» **Exercise aim**
Repeat the data that follows, word for word, without the images.

» **Recorded information**
::::

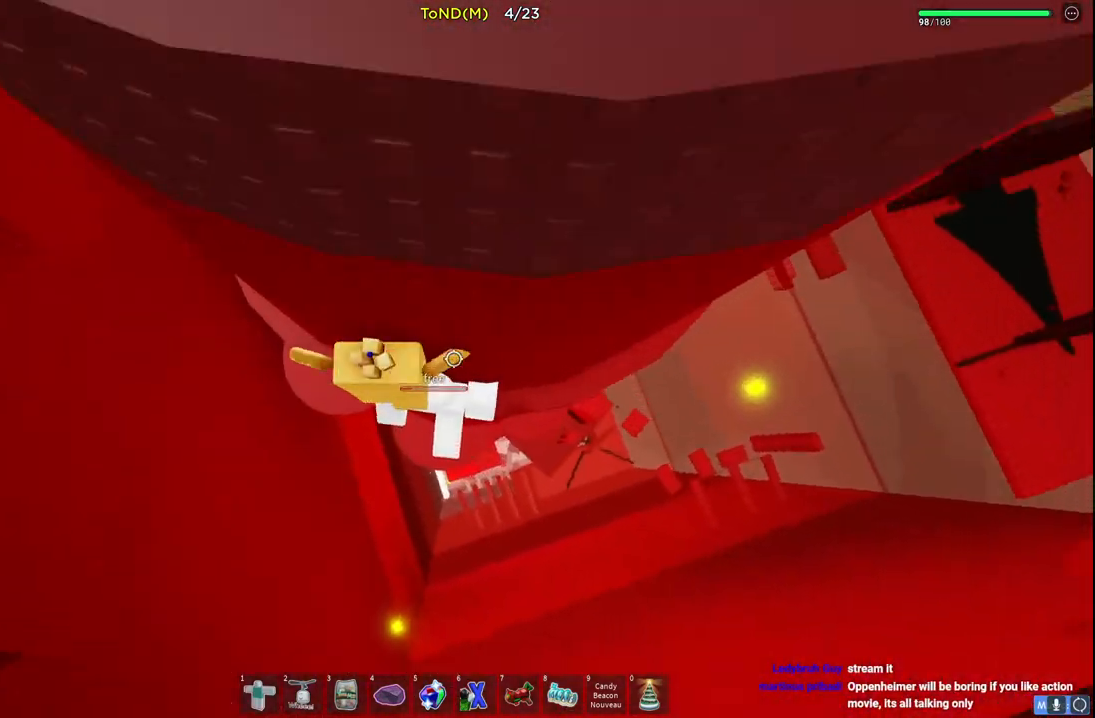
{"keys": ["d", "space"], "events": []}
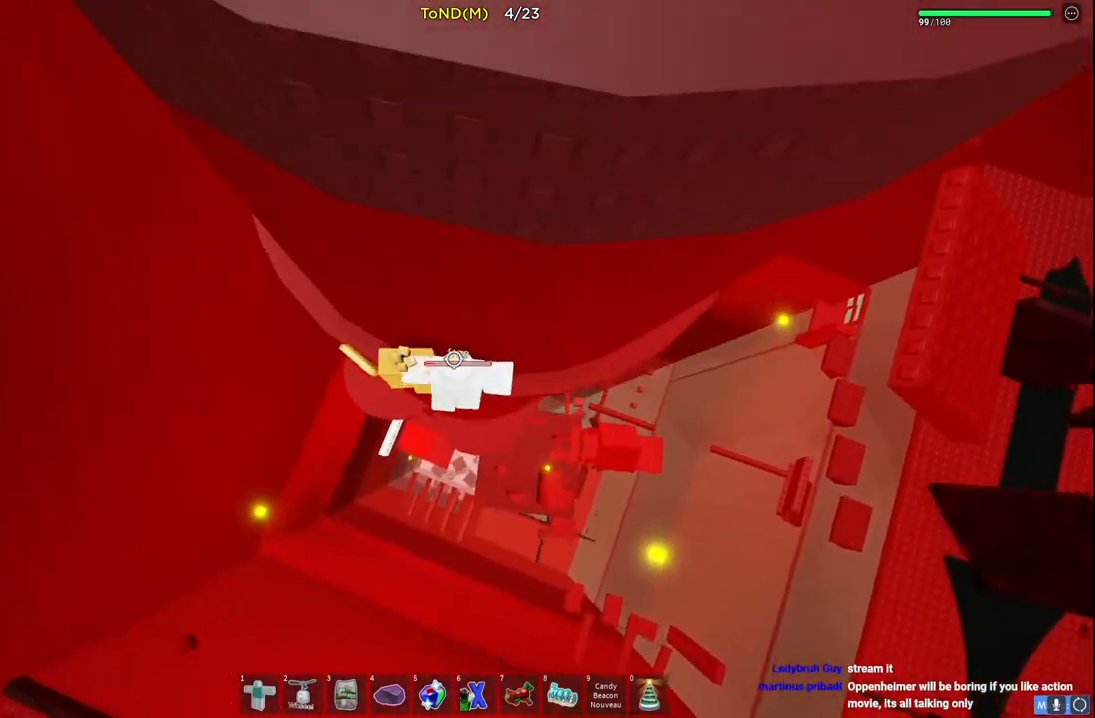
{"keys": ["d", "space"], "events": []}
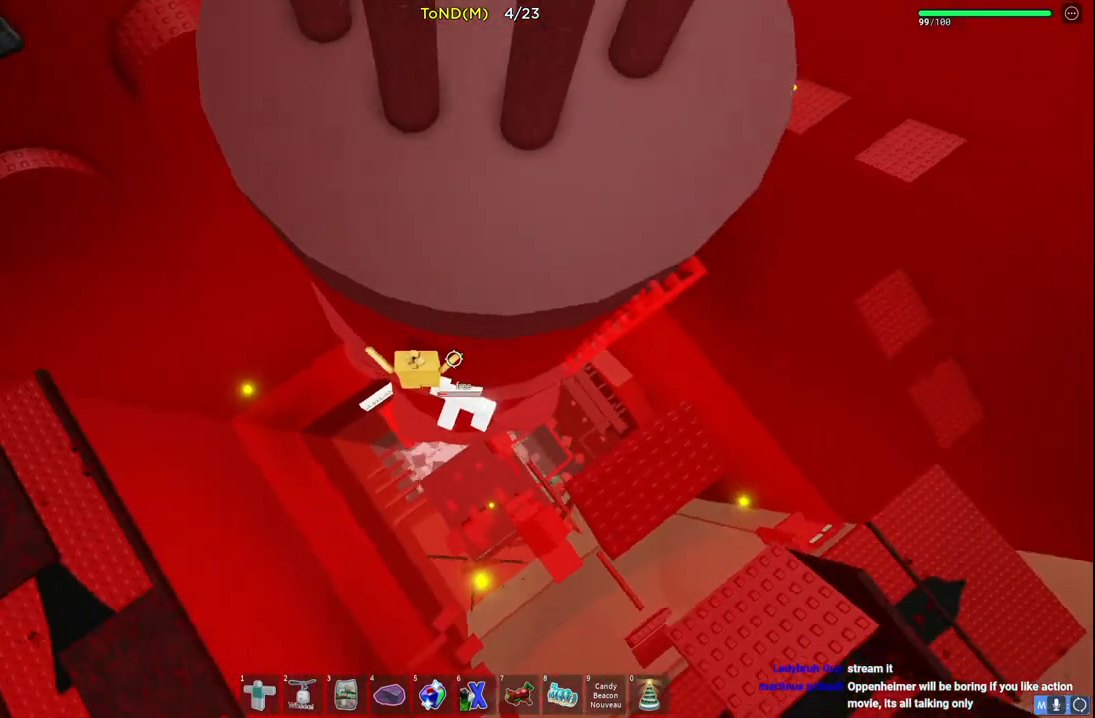
{"keys": ["w"], "events": [[267, "space", "up"], [400, "w", "down"], [467, "d", "up"]]}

::::

» **Written solution**
{"keys": ["d", "space"], "events": []}
{"keys": ["d", "space"], "events": []}
{"keys": ["w"], "events": [[267, "space", "up"], [400, "w", "down"], [467, "d", "up"]]}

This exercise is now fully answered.